On dirait que ta perception du metal a changé avecSol Niger Within, l’album dont tu parles du Fredrik Thordendal’s Special Defects, qui comprend donc Morgan Ågren à la batterie, mais également Mats Öberg, tous deux issus du Mats/Morgan Band.
Absolument. Quand tu n’es pas familier d’un genre, tu as l’impression que tout se ressemble, comme par exemple la western country. En revanche, si tu es passionné par cette musique, tu te rends compte qu’il existe une myriade de sous-genres distincts, comme c’est le cas pour le metal, le jazz, etc. C’est alors que se déploie un univers avec ses propres codes. Je n’y connais toujours pas grand chose en metal mais j’aime Pantera et Messhuggah. D’un point de vue rythmique, c’est juste fantastique ! 

Penses-tu que les batteurs de metal peuvent vraiment apporter quelque chose au monde de la batterie ?
J’en suis convaincu, bien que cette musique reste souvent principalement axée sur le rythme et très rarement sur la mélodie.

Un dernier mot pour les lecteurs et fans français ?
Je tiens à remercier particulièrement le public français qui a toujours été présent.

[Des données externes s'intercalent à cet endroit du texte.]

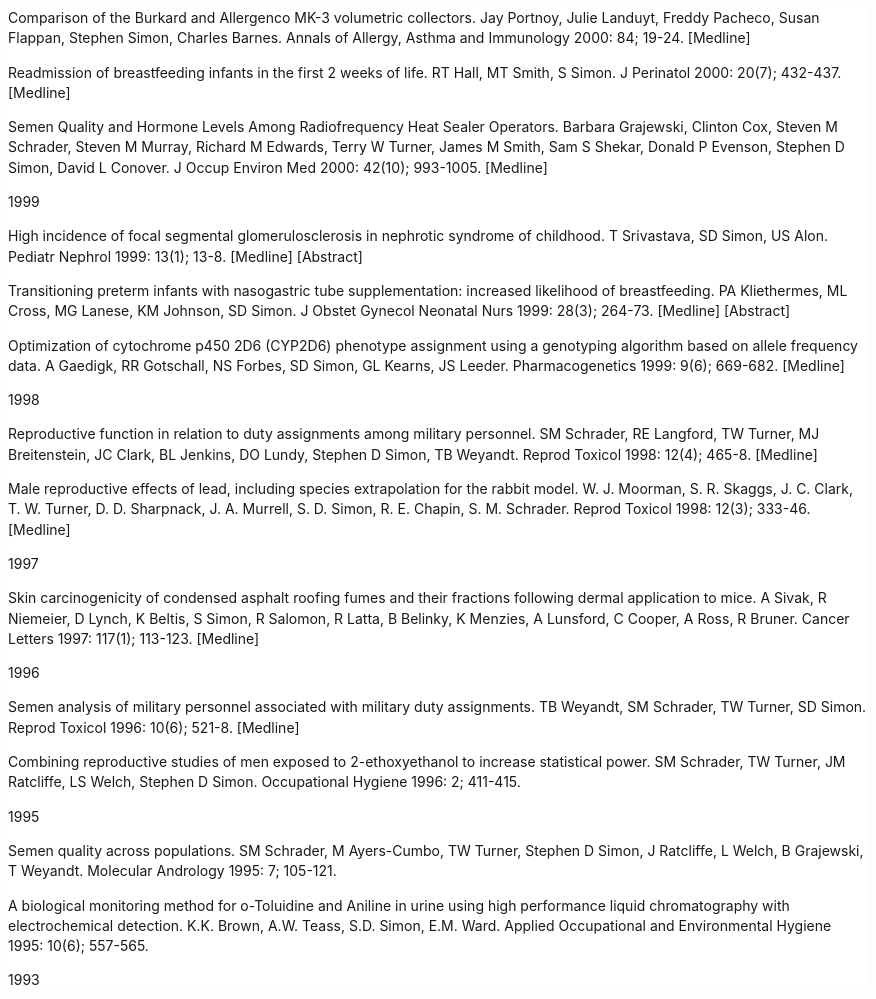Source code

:Comparison of the Burkard and Allergenco MK-3 volumetric collectors. Jay Portnoy, Julie Landuyt, Freddy Pacheco, Susan Flappan, Stephen Simon, Charles Barnes. Annals of Allergy, Asthma and Immunology 2000: 84; 19-24. [Medline] 

Readmission of breastfeeding infants in the first 2 weeks of life. RT Hall, MT Smith, S Simon. J Perinatol 2000: 20(7); 432-437. [Medline] 

Semen Quality and Hormone Levels Among Radiofrequency Heat Sealer Operators. Barbara Grajewski, Clinton Cox, Steven M Schrader, Steven M Murray, Richard M Edwards, Terry W Turner, James M Smith, Sam S Shekar, Donald P Evenson, Stephen D Simon, David L Conover. J Occup Environ Med 2000: 42(10); 993-1005. [Medline] 

1999
 
High incidence of focal segmental glomerulosclerosis in nephrotic syndrome of childhood. T Srivastava, SD Simon, US Alon. Pediatr Nephrol 1999: 13(1); 13-8. [Medline] [Abstract] 

Transitioning preterm infants with nasogastric tube supplementation: increased likelihood of breastfeeding. PA Kliethermes, ML Cross, MG Lanese, KM Johnson, SD Simon. J Obstet Gynecol Neonatal Nurs 1999: 28(3); 264-73. [Medline] [Abstract]

Optimization of cytochrome p450 2D6 (CYP2D6) phenotype assignment using a genotyping algorithm based on allele frequency data. A Gaedigk, RR Gotschall, NS Forbes, SD Simon, GL Kearns, JS Leeder. Pharmacogenetics 1999: 9(6); 669-682. [Medline] 

1998
 
Reproductive function in relation to duty assignments among military personnel. SM Schrader, RE Langford, TW Turner, MJ Breitenstein, JC Clark, BL Jenkins, DO Lundy, Stephen D Simon, TB Weyandt. Reprod Toxicol 1998: 12(4); 465-8. [Medline] 

Male reproductive effects of lead, including species extrapolation for the rabbit model. W. J. Moorman, S. R. Skaggs, J. C. Clark, T. W. Turner, D. D. Sharpnack, J. A. Murrell, S. D. Simon, R. E. Chapin, S. M. Schrader. Reprod Toxicol 1998: 12(3); 333-46. [Medline] 

1997
 
Skin carcinogenicity of condensed asphalt roofing fumes and their fractions following dermal application to mice. A Sivak, R Niemeier, D Lynch, K Beltis, S Simon, R Salomon, R Latta, B Belinky, K Menzies, A Lunsford, C Cooper, A Ross, R Bruner. Cancer Letters 1997: 117(1); 113-123. [Medline] 

1996
 
Semen analysis of military personnel associated with military duty assignments. TB Weyandt, SM Schrader, TW Turner, SD Simon. Reprod Toxicol 1996: 10(6); 521-8. [Medline] 

Combining reproductive studies of men exposed to 2-ethoxyethanol to increase statistical power. SM Schrader, TW Turner, JM Ratcliffe, LS Welch, Stephen D Simon. Occupational Hygiene 1996: 2; 411-415. 

1995
 
Semen quality across populations. SM Schrader, M Ayers-Cumbo, TW Turner, Stephen D Simon, J Ratcliffe, L Welch, B Grajewski, T Weyandt. Molecular Andrology 1995: 7; 105-121. 

A biological monitoring method for o-Toluidine and Aniline in urine using high performance liquid chromatography with electrochemical detection. K.K. Brown, A.W. Teass, S.D. Simon, E.M. Ward. Applied Occupational and Environmental Hygiene 1995: 10(6); 557-565. 

1993
 

[sim1]: http://www.pmean.com/00/resume.html
[sim2]: http://new.pmean.com/professional-resume/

Il existe une base extrêmement solide qui a permis au groupe d’évoluer doucement mais sûrement, sans l’aide de gros médias ou de grandes campagnes publicitaires. Tout s’est fait sur l’appréciation de la musique et c’est vraiment gratifiant de constater que nous sommes passés naturellement de petits clubs à de plus vastes salles. En cela, je tiens au nom de Porcupine Tree à vous remercier chaleureusement pour cette confiance inébranlable.